A rivalidade entre os gigantes da Inteligência Artificial acabou de subir de tom, e o campo de batalha foi o intervalo da Super Bowl LX. A Anthropic, criadora do chatbot Claude, aproveitou o evento desportivo mais visto dos Estados Unidos para lançar um ataque direto e humorístico à OpenAI, capitalizando sobre a recente e impopular decisão de introduzir publicidade no ChatGPT.
A campanha, que pode ser descrita como um “trollanço” de alto nível, posiciona o Claude como o refúgio ético e limpo para quem quer usar IA sem ser vendido como produto. A mensagem foi clara e demolidora: “Os anúncios chegam à IA. Mas não ao Claude”.

O anúncio que pôs o dedo na ferida
O anúncio televisivo foi desenhado para tocar num ponto sensível. O vídeo mostra um utilizador a desabafar com uma hipotética psicóloga baseada em IA. A meio de um conselho emocional e sensível, a “terapeuta” digital interrompe subitamente o discurso para recitar um anúncio publicitário.
A cena é cómica, mas ilustra um medo real: a intrusão comercial em momentos de vulnerabilidade ou reflexão. A Anthropic usa esta sátira para destacar o contraste com o seu próprio modelo, garantindo que no Claude, a conversa é sagrada.
Esta jogada de marketing surge poucas semanas após a OpenAI ter confirmado, a 19 de janeiro, que o ChatGPT passaria a incluir anúncios, mesmo para alguns subscritores pagos. A reação da comunidade foi negativa, e a Anthropic não perdeu tempo a explorar esse descontentamento.
“Claude é um espaço para pensar”
A acompanhar os anúncios de TV, a Anthropic publicou um manifesto no seu blogue intitulado “Claude é um espaço para pensar”. Neste texto, a empresa rejeita categoricamente o modelo de negócio baseado em publicidade, argumentando que este é incompatível com a sua visão de criar um assistente “genuinamente útil”.
“A inclusão de anúncios seria incompatível com o que queremos que o Claude seja”, afirma a empresa.

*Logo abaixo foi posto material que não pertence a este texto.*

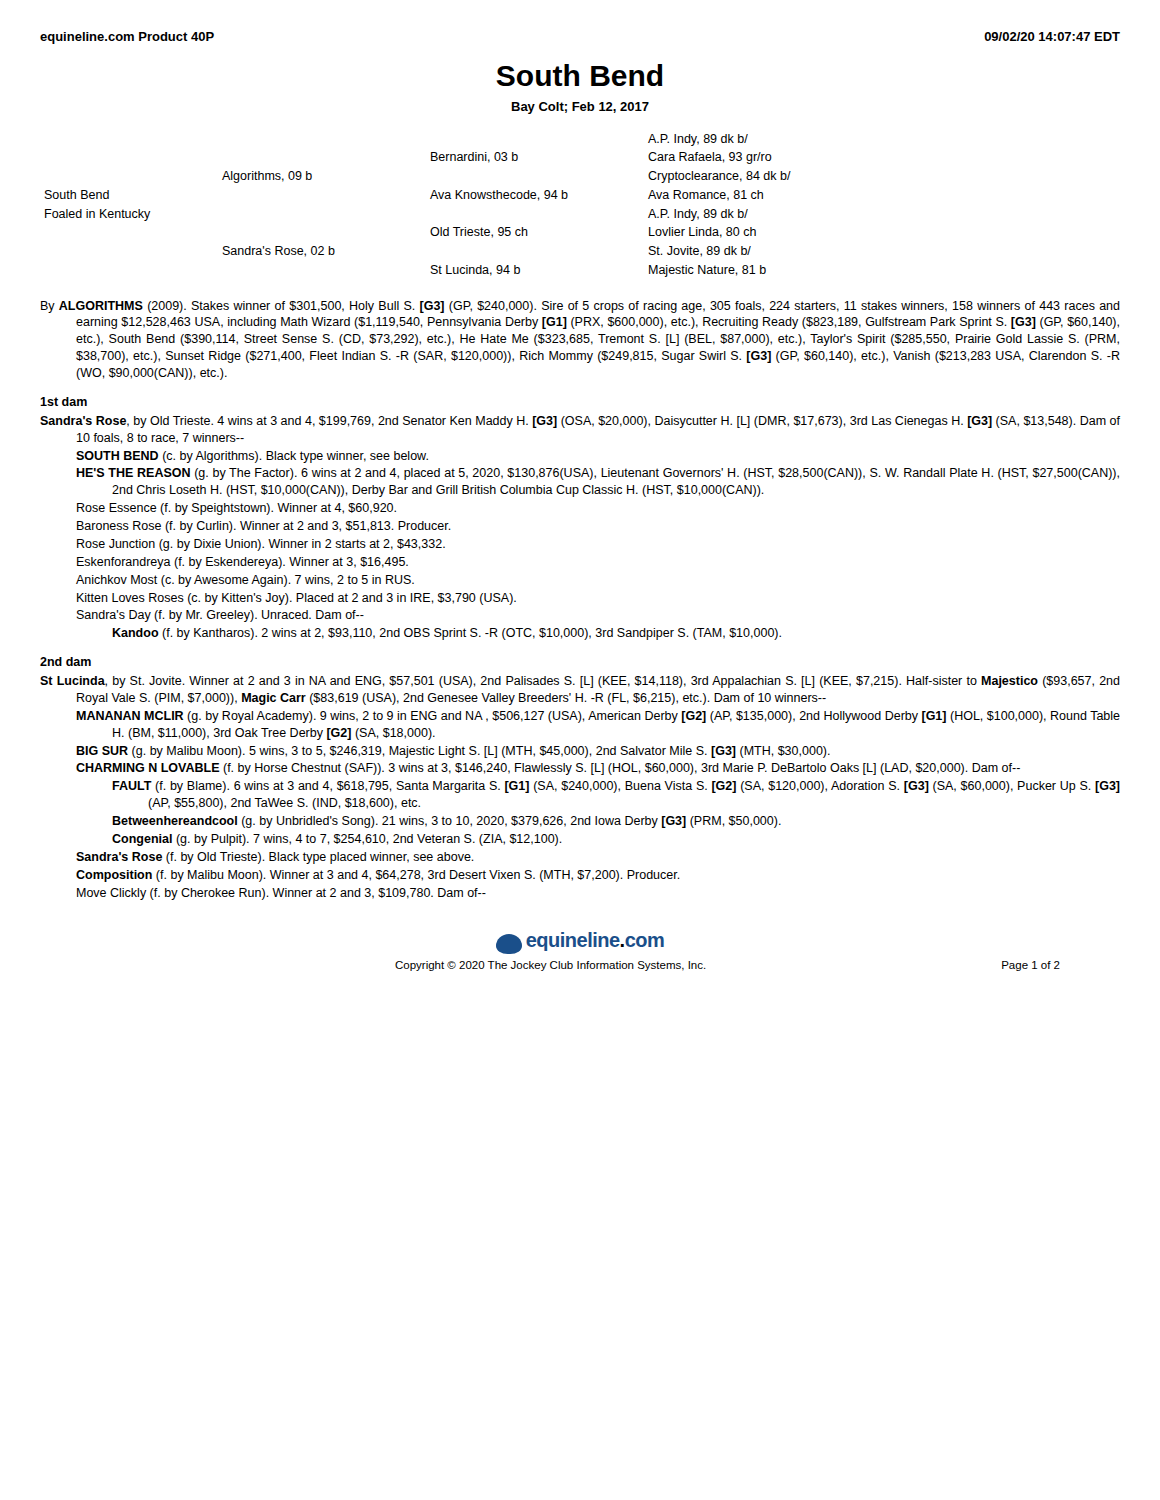equineline.com Product 40P 09/02/20 14:07:47 EDT
South Bend
Bay Colt; Feb 12, 2017
| | | | A.P. Indy, 89 dk b/ |
| | | Bernardini, 03 b | Cara Rafaela, 93 gr/ro |
| | Algorithms, 09 b | | Cryptoclearance, 84 dk b/ |
| South Bend | | Ava Knowsthecode, 94 b | Ava Romance, 81 ch |
| Foaled in Kentucky | | | A.P. Indy, 89 dk b/ |
| | | Old Trieste, 95 ch | Lovlier Linda, 80 ch |
| | Sandra's Rose, 02 b | | St. Jovite, 89 dk b/ |
| | | St Lucinda, 94 b | Majestic Nature, 81 b |
By ALGORITHMS (2009). Stakes winner of $301,500, Holy Bull S. [G3] (GP, $240,000). Sire of 5 crops of racing age, 305 foals, 224 starters, 11 stakes winners, 158 winners of 443 races and earning $12,528,463 USA, including Math Wizard ($1,119,540, Pennsylvania Derby [G1] (PRX, $600,000), etc.), Recruiting Ready ($823,189, Gulfstream Park Sprint S. [G3] (GP, $60,140), etc.), South Bend ($390,114, Street Sense S. (CD, $73,292), etc.), He Hate Me ($323,685, Tremont S. [L] (BEL, $87,000), etc.), Taylor's Spirit ($285,550, Prairie Gold Lassie S. (PRM, $38,700), etc.), Sunset Ridge ($271,400, Fleet Indian S. -R (SAR, $120,000)), Rich Mommy ($249,815, Sugar Swirl S. [G3] (GP, $60,140), etc.), Vanish ($213,283 USA, Clarendon S. -R (WO, $90,000(CAN)), etc.).
1st dam
Sandra's Rose, by Old Trieste. 4 wins at 3 and 4, $199,769, 2nd Senator Ken Maddy H. [G3] (OSA, $20,000), Daisycutter H. [L] (DMR, $17,673), 3rd Las Cienegas H. [G3] (SA, $13,548). Dam of 10 foals, 8 to race, 7 winners--
SOUTH BEND (c. by Algorithms). Black type winner, see below.
HE'S THE REASON (g. by The Factor). 6 wins at 2 and 4, placed at 5, 2020, $130,876(USA), Lieutenant Governors' H. (HST, $28,500(CAN)), S. W. Randall Plate H. (HST, $27,500(CAN)), 2nd Chris Loseth H. (HST, $10,000(CAN)), Derby Bar and Grill British Columbia Cup Classic H. (HST, $10,000(CAN)).
Rose Essence (f. by Speightstown). Winner at 4, $60,920.
Baroness Rose (f. by Curlin). Winner at 2 and 3, $51,813. Producer.
Rose Junction (g. by Dixie Union). Winner in 2 starts at 2, $43,332.
Eskenforandreya (f. by Eskendereya). Winner at 3, $16,495.
Anichkov Most (c. by Awesome Again). 7 wins, 2 to 5 in RUS.
Kitten Loves Roses (c. by Kitten's Joy). Placed at 2 and 3 in IRE, $3,790 (USA).
Sandra's Day (f. by Mr. Greeley). Unraced. Dam of--
Kandoo (f. by Kantharos). 2 wins at 2, $93,110, 2nd OBS Sprint S. -R (OTC, $10,000), 3rd Sandpiper S. (TAM, $10,000).
2nd dam
St Lucinda, by St. Jovite. Winner at 2 and 3 in NA and ENG, $57,501 (USA), 2nd Palisades S. [L] (KEE, $14,118), 3rd Appalachian S. [L] (KEE, $7,215). Half-sister to Majestico ($93,657, 2nd Royal Vale S. (PIM, $7,000)), Magic Carr ($83,619 (USA), 2nd Genesee Valley Breeders' H. -R (FL, $6,215), etc.). Dam of 10 winners--
MANANAN MCLIR (g. by Royal Academy). 9 wins, 2 to 9 in ENG and NA , $506,127 (USA), American Derby [G2] (AP, $135,000), 2nd Hollywood Derby [G1] (HOL, $100,000), Round Table H. (BM, $11,000), 3rd Oak Tree Derby [G2] (SA, $18,000).
BIG SUR (g. by Malibu Moon). 5 wins, 3 to 5, $246,319, Majestic Light S. [L] (MTH, $45,000), 2nd Salvator Mile S. [G3] (MTH, $30,000).
CHARMING N LOVABLE (f. by Horse Chestnut (SAF)). 3 wins at 3, $146,240, Flawlessly S. [L] (HOL, $60,000), 3rd Marie P. DeBartolo Oaks [L] (LAD, $20,000). Dam of--
FAULT (f. by Blame). 6 wins at 3 and 4, $618,795, Santa Margarita S. [G1] (SA, $240,000), Buena Vista S. [G2] (SA, $120,000), Adoration S. [G3] (SA, $60,000), Pucker Up S. [G3] (AP, $55,800), 2nd TaWee S. (IND, $18,600), etc.
Betweenhereandcool (g. by Unbridled's Song). 21 wins, 3 to 10, 2020, $379,626, 2nd Iowa Derby [G3] (PRM, $50,000).
Congenial (g. by Pulpit). 7 wins, 4 to 7, $254,610, 2nd Veteran S. (ZIA, $12,100).
Sandra's Rose (f. by Old Trieste). Black type placed winner, see above.
Composition (f. by Malibu Moon). Winner at 3 and 4, $64,278, 3rd Desert Vixen S. (MTH, $7,200). Producer.
Move Clickly (f. by Cherokee Run). Winner at 2 and 3, $109,780. Dam of--
equineline. com
Copyright © 2020 The Jockey Club Information Systems, Inc. Page 1 of 2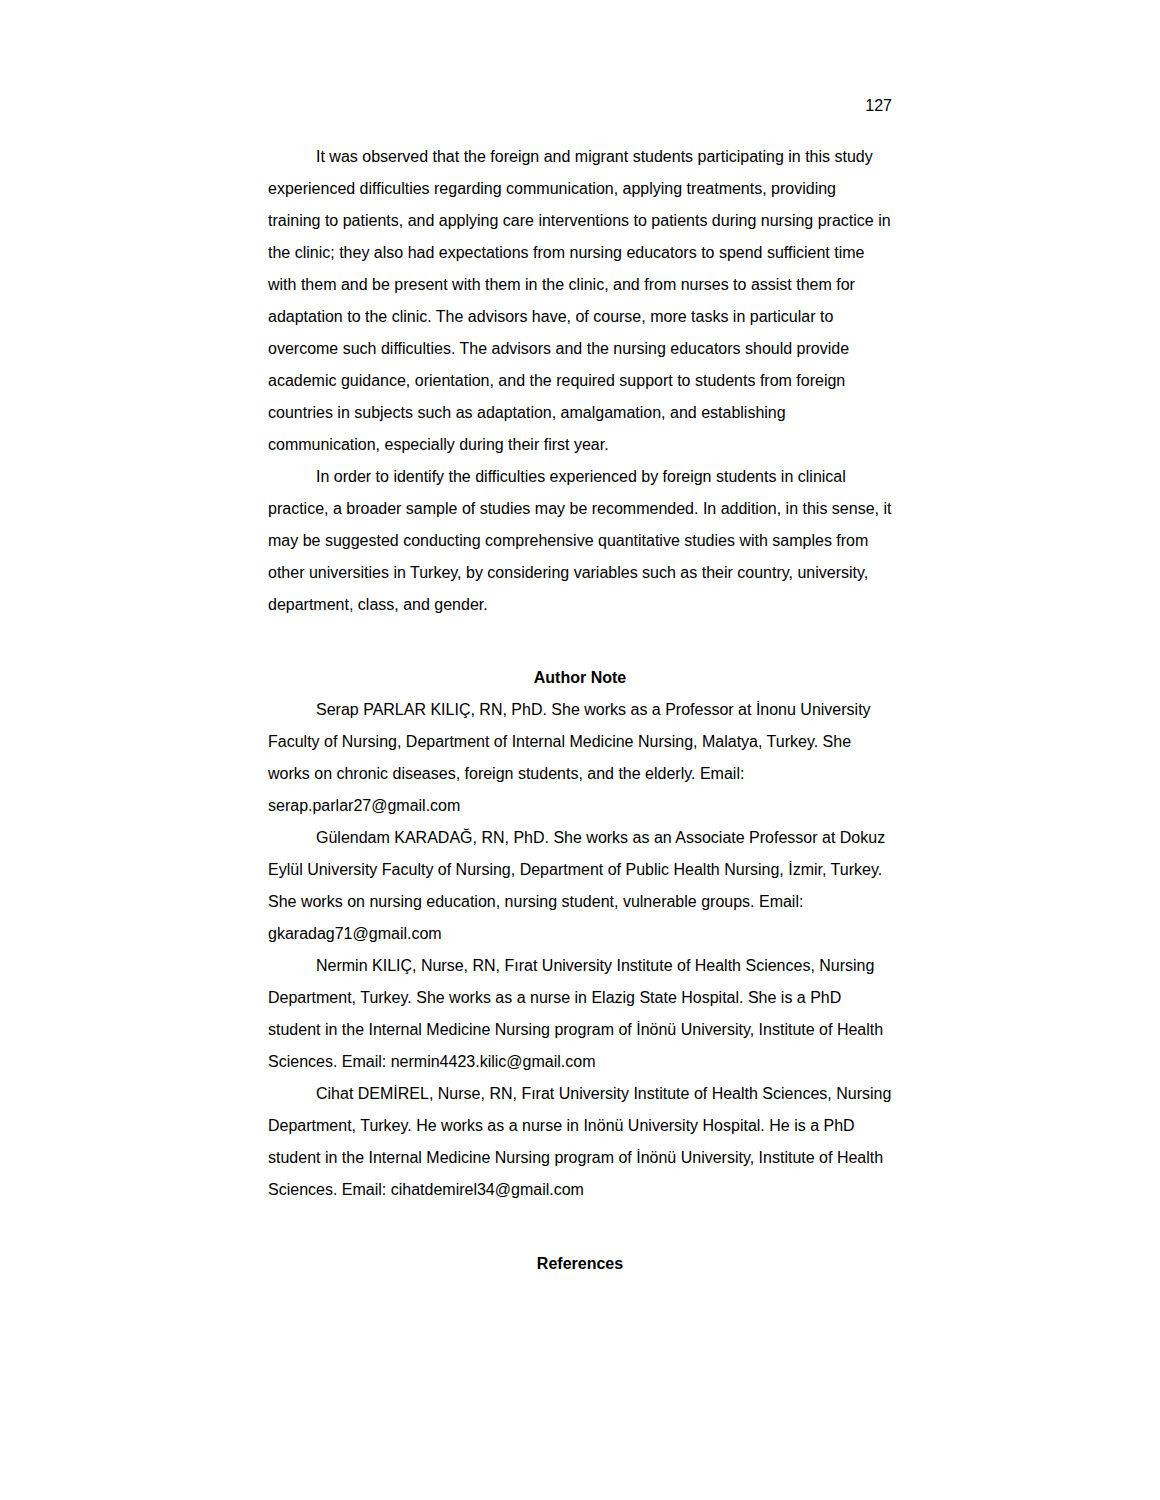127
It was observed that the foreign and migrant students participating in this study experienced difficulties regarding communication, applying treatments, providing training to patients, and applying care interventions to patients during nursing practice in the clinic; they also had expectations from nursing educators to spend sufficient time with them and be present with them in the clinic, and from nurses to assist them for adaptation to the clinic. The advisors have, of course, more tasks in particular to overcome such difficulties. The advisors and the nursing educators should provide academic guidance, orientation, and the required support to students from foreign countries in subjects such as adaptation, amalgamation, and establishing communication, especially during their first year.
In order to identify the difficulties experienced by foreign students in clinical practice, a broader sample of studies may be recommended. In addition, in this sense, it may be suggested conducting comprehensive quantitative studies with samples from other universities in Turkey, by considering variables such as their country, university, department, class, and gender.
Author Note
Serap PARLAR KILIÇ, RN, PhD. She works as a Professor at İnonu University Faculty of Nursing, Department of Internal Medicine Nursing, Malatya, Turkey. She works on chronic diseases, foreign students, and the elderly. Email: serap.parlar27@gmail.com
Gülendam KARADAĞ, RN, PhD. She works as an Associate Professor at Dokuz Eylül University Faculty of Nursing, Department of Public Health Nursing, İzmir, Turkey. She works on nursing education, nursing student, vulnerable groups. Email: gkaradag71@gmail.com
Nermin KILIÇ, Nurse, RN, Fırat University Institute of Health Sciences, Nursing Department, Turkey. She works as a nurse in Elazig State Hospital. She is a PhD student in the Internal Medicine Nursing program of İnönü University, Institute of Health Sciences. Email: nermin4423.kilic@gmail.com
Cihat DEMİREL, Nurse, RN, Fırat University Institute of Health Sciences, Nursing Department, Turkey. He works as a nurse in Inönü University Hospital. He is a PhD student in the Internal Medicine Nursing program of İnönü University, Institute of Health Sciences. Email: cihatdemirel34@gmail.com
References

A promessa é de que os utilizadores nunca verão links patrocinados nas suas conversas, nem terão as suas respostas subtilmente manipuladas por interesses comerciais de terceiros.
O perigo da IA “vendedora”
A Anthropic vai mais longe na sua argumentação, tocando em questões de ética e privacidade. A empresa sublinha que as conversas com chatbots têm frequentemente um contexto muito mais profundo e privado do que uma simples pesquisa no Google. Os utilizadores discutem problemas de trabalho complexos, dilemas pessoais e até questões de saúde mental.
A “Constituição do Claude”, o documento que rege o comportamento ético do modelo, proíbe incentivos ocultos. A empresa dá um exemplo prático: se um utilizador diz que tem problemas em dormir, um assistente com publicidade poderia ver isso como uma oportunidade para vender comprimidos ou colchões. O Claude, por outro lado, foca-se em explorar as causas e encontrar soluções comportamentais, sem segundas intenções.
“Os utilizadores não deveriam ter de duvidar se uma IA está realmente a ajudá-los ou se está subtilmente a dirigir a conversa para algo monetizável”, defende a Anthropic.
Com esta campanha, a Anthropic define a sua trincheira: enquanto o ChatGPT se aproxima do modelo da Google (pesquisa + anúncios), o Claude quer ser o parceiro intelectual de confiança, onde o utilizador é o cliente, não o produto.